Each week, Artful spotlights an art experience or destination that speaks to us right now.
The artist and architect Maya Lin is well known for her memorials, including the Vietnam Veterans Memorial in Washington, D.C. (the design of which made her famous as a college senior when it was the prizewinning entry in a national competition). Her latest public work, a site-specific installation in Manhattan’s Madison Square Park, is not so much a remembrance as a reminder of an ongoing trauma: climate change, with its attendant losses of species and habitats. “I wanted to bring awareness to a die-off that is happening all over the world,” Lin writes in an artist statement for the project.
In her “Ghost Forest,” which runs through November 14, forty-nine dead Atlantic white cedars are surrounded by lush, living trees—forming a kind of haunted grove within the park. (The trees come from a restoration project in the Pine Barrens of New Jersey, and were slated to be cleared anyway in the process of encouraging regeneration.) On the accompanying audio tour, the park’s art curator Brooke Kamin Rappoport calls the installation “visually stark and emotionally meditative.”
As they wander around the pale trunks, visitors can also listen to a soundscape created by Lin in collaboration with the Cornell Lab of Ornithology; it features recordings of some of the animal species that inhabited the land that is now Manhattan when it was home to the Lenape (Delaware) people. “Ghost Forest” is a way of acknowledging their grief as well.

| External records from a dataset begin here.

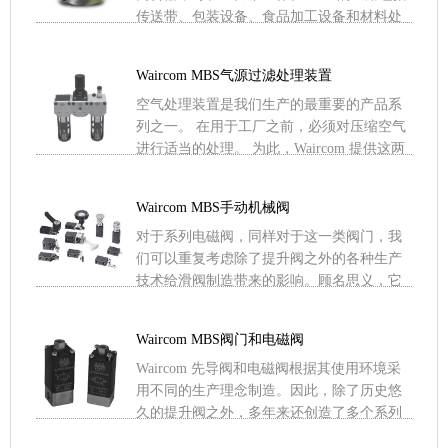
传送带、包装设备、食品加工设备和材料处
理设备。 利用率 & .....
Waircom MBS气源过滤处理装置
空气处理装置是我们生产的最重要的产品系
列之一。 在用于工厂之前，必须对压缩空气
进行适当的处理。 为此，Waircom 提供这两
个系列的 FRL 组（过滤器、减速器和润滑
器），它 .....
Waircom MBS手动机械阀
对于系列电磁阀，同样对于这一类阀门，我
们可以重复考虑除了提升阀之外的各种生产
技术给滑阀制造带来的影响。顾名思义，它
们是机械阀，可以由机械设备或操作员操
作，它们与一系列补充阀一起 .....
Waircom MBS阀门和电磁阀
Waircom 先导阀和电磁阀根据其使用环境采
用不同的生产理念制造。因此，除了历史悠
久的提升阀之外，多年来还创造了多个系列
的阀芯结构、一次性使用、歧管或多极连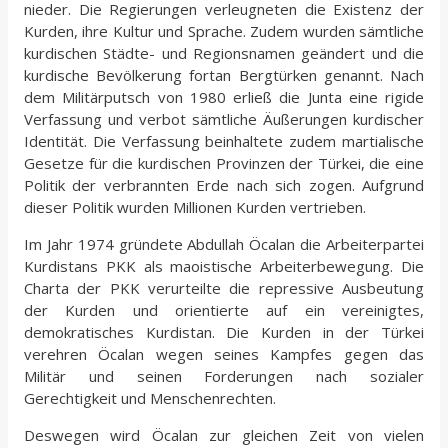
nieder. Die Regierungen verleugneten die Existenz der
Kurden, ihre Kultur und Sprache. Zudem wurden sämtliche
kurdischen Städte- und Regionsnamen geändert und die
kurdische Bevölkerung fortan Bergtürken genannt. Nach
dem Militärputsch von 1980 erließ die Junta eine rigide
Verfassung und verbot sämtliche Äußerungen kurdischer
Identität. Die Verfassung beinhaltete zudem martialische
Gesetze für die kurdischen Provinzen der Türkei, die eine
Politik der verbrannten Erde nach sich zogen. Aufgrund
dieser Politik wurden Millionen Kurden vertrieben.
Im Jahr 1974 gründete Abdullah Öcalan die Arbeiterpartei
Kurdistans PKK als maoistische Arbeiterbewegung. Die
Charta der PKK verurteilte die repressive Ausbeutung
der Kurden und orientierte auf ein vereinigtes,
demokratisches Kurdistan. Die Kurden in der Türkei
verehren Öcalan wegen seines Kampfes gegen das
Militär und seinen Forderungen nach sozialer
Gerechtigkeit und Menschenrechten.
Deswegen wird Öcalan zur gleichen Zeit von vielen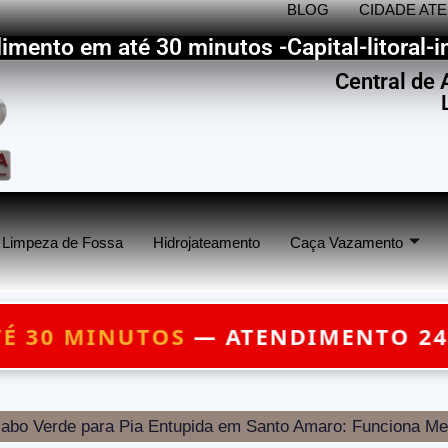
BLOG
CIDADE AT
imento em até 30 minutos -Capital-litoral-in
Central de
Limpeza de Fossa
Hidrojateamento
Caça Vazamento
ENDIMENTO 24 HORAS — ORÇAMEN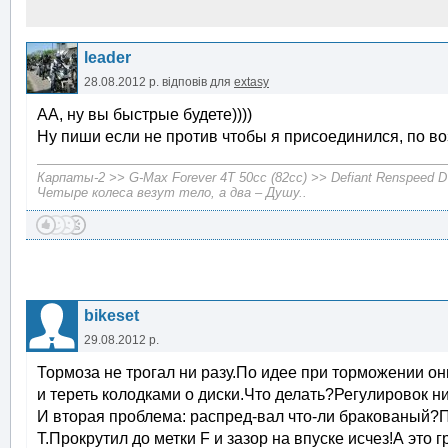
leader
28.08.2012 р.
відповів для
extasy
АА, ну вы быстрые будете))))
Ну пиши если не против чтобы я присоединился, по в
Карпаты-2 >> G-Max Forever 4T 50cc (82cc) >> Defiant Renspeed 
Четыре колеса везут тело, а два – Душу..
bikeset
29.08.2012 р.
Тормоза не трогал ни разу.По идее при торможении он
и тереть колодками о диски.Что делать?Регулировок ни
И вторая проблема: распред-вал что-ли бракованый?Пр
Т.Прокрутил до метки F и зазор на впуске исчез!А это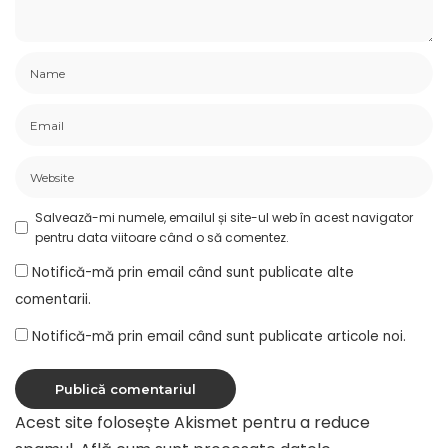
Salvează-mi numele, emailul și site-ul web în acest navigator
pentru data viitoare când o să comentez.
Notifică-mă prin email când sunt publicate alte
comentarii.
Notifică-mă prin email când sunt publicate articole noi.
Acest site folosește Akismet pentru a reduce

The public programs planned around the installation sound a more hopeful note, envisioning nature-based solutions to climate change. In September and October, 1,000 trees and shrubs will be planted in city parks in partnership with Natural Areas Conservancy. A digital symposium on “Greening Public Art” is also planned, for June 4. (Check the park calendar for a full list of events). As Lin writes, “We are faced with an enormous ecological crisis—but I also feel that we have a chance to showcase what can be done to help protect species and significantly reduce the climate change emissions by changing our relationship to the land itself.”